Get ready to blush when you find “Bra Babes.” And a promise of “a great selection of amateur girls in bras and lingerie.’’ Try backing out hastily and you’ll find it’s not that easy.
The folks at St. Petersburg City Hall were stunned when they were told people could Google the library’s former Internet address, st-petersburg-library.org, and find a site offering “1000’s of sexy women and teens wearing bras and exposing all.’’
For the past three years, the library has been telling people about its new Internet address, www.splibraries.org. But it also held on to the old one — until July.
That’s when pornographers snapped it up.
Other organizations have been similarly embarrassed. In 2002, people who tried to get to one of Gov. Jeb Bush’s Web sites ended up at a hard-core pornography site instead. It turned out a company grabbed the site address when its registration expired.
That same year, Juniata College in Huntingdon, Pa., found out that a Web site with an address close to theirs was offering “The Best Sex on the Net.” The pornography site was owned by a company with a Seminole post office address.
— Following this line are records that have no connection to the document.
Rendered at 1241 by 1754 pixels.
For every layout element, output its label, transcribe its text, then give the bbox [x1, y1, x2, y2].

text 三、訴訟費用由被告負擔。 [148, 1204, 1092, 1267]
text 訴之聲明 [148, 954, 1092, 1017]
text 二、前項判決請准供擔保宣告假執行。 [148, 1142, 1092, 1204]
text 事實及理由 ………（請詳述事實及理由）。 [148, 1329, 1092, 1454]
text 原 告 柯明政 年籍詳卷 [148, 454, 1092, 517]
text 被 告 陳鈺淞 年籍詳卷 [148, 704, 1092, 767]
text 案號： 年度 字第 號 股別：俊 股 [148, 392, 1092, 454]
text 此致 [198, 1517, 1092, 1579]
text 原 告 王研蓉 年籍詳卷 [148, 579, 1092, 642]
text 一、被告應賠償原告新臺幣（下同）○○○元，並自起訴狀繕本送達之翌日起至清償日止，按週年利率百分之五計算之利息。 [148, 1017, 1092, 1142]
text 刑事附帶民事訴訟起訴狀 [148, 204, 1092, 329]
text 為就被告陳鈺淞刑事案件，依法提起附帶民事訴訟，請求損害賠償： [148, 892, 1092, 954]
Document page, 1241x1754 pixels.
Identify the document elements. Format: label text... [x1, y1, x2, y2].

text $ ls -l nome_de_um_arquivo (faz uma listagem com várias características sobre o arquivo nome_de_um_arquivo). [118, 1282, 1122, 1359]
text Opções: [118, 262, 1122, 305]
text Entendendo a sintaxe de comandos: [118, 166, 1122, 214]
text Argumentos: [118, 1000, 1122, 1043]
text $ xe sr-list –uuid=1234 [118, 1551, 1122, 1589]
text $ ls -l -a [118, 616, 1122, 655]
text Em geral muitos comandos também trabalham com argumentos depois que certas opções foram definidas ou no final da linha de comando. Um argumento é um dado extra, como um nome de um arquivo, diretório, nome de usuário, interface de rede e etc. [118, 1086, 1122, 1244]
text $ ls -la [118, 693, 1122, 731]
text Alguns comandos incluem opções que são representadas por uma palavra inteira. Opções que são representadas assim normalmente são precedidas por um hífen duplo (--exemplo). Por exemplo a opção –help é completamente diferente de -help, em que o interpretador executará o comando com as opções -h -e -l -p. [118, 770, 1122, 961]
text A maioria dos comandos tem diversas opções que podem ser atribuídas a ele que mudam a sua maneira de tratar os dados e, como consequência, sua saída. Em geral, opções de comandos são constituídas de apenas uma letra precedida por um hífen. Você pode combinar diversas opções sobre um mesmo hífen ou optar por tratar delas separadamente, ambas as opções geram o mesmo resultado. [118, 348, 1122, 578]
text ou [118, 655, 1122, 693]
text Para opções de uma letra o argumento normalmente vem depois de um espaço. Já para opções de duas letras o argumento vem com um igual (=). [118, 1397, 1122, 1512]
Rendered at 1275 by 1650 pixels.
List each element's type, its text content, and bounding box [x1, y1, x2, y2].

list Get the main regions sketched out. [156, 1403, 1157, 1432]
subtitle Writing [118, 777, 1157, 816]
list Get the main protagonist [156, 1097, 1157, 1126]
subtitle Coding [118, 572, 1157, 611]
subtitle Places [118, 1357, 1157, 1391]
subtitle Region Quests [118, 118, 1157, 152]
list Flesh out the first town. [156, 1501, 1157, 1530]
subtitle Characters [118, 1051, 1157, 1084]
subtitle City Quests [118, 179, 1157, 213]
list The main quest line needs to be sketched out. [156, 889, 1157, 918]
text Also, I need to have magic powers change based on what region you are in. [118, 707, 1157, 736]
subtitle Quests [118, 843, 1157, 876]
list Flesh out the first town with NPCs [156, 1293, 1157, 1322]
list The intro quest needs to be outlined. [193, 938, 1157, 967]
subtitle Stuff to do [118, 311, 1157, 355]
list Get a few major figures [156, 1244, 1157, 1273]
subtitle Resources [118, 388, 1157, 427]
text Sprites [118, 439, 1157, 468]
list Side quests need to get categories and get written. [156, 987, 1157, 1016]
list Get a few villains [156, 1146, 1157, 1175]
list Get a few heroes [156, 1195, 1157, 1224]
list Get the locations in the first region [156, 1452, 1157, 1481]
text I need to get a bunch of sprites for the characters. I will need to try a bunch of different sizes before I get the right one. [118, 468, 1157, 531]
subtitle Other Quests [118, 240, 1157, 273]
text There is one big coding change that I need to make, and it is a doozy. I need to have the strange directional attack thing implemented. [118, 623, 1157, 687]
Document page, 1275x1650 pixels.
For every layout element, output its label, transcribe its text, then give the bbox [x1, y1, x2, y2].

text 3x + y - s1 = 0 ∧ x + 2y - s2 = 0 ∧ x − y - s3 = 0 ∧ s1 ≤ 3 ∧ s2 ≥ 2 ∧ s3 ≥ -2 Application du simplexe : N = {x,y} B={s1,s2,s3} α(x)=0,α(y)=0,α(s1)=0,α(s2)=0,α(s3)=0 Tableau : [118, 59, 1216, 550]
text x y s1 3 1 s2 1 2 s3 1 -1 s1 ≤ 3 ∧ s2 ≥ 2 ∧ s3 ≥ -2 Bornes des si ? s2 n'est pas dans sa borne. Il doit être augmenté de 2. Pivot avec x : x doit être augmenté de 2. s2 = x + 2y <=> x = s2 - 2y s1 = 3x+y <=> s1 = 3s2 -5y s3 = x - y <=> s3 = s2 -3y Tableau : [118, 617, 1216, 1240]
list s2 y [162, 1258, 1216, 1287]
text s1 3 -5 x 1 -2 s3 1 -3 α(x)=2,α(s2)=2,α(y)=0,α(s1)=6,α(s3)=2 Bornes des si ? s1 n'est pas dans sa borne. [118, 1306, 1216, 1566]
Muslim Gadiwalla, St. Petersburg’s chief information officer, and Elaine Birkinshaw, manager of library special projects, said neither knew about the old library site’s link to pornography until a St. Petersburg Times reporter told them about it.
They said they’ve had no complaints, only a few calls from people who said their bookmarked site no longer worked.
Birkinshaw said the library changed to the new site three years ago. “That’s much easier than the old one. That’s why we changed it. It used to have hyphens and by the time you finished giving it to someone, they’ve fallen asleep.’’
No such problem now.
Gadiwalla said the city has tried to protect its Web address by buying variations of its name. “What we’ve done, we’ve taken about eight or 10 of the most common permutations,’’ he said. Because there’s a cost for each name, there’s just so many the city can buy, he said. “We can’t just go out and buy all of them,’’ he said.
Gadiwalla said Wednesday the city has asked Google to remove the link.
Deborah Vance, assistant professor of communication at McDaniel College outside Baltimore, said there are companies that buy domain names like the old St. Petersburg library address.
“It’s common practice for people to buy up domain names and then to sell them,’’ she said. “For a pornographic site, it could be lucrative. They probably feel they could sell it back and make some money to get them to relinquish it.’’
And there’s a benefit to buying a Web address that is already established, said Liz Mulig, professor of accounting at the University of South Florida St. Petersburg. “There’s already people going to it, so it’s already getting hits. There are companies that what they do is buy old, abandoned Web sites.’’
Like SnapNames. “We help people get a domain name they would like to have that is currently registered, in the event it becomes available,’’ said Mason Cole, vice president of the Portland, Ore., company.
Would SnapNames have any problem selling a St. Petersburg Library Web site to a pornographer? “For good and bad, anybody can put any kind of content on any domain they want. That’s the world we live in,’’ Mason said.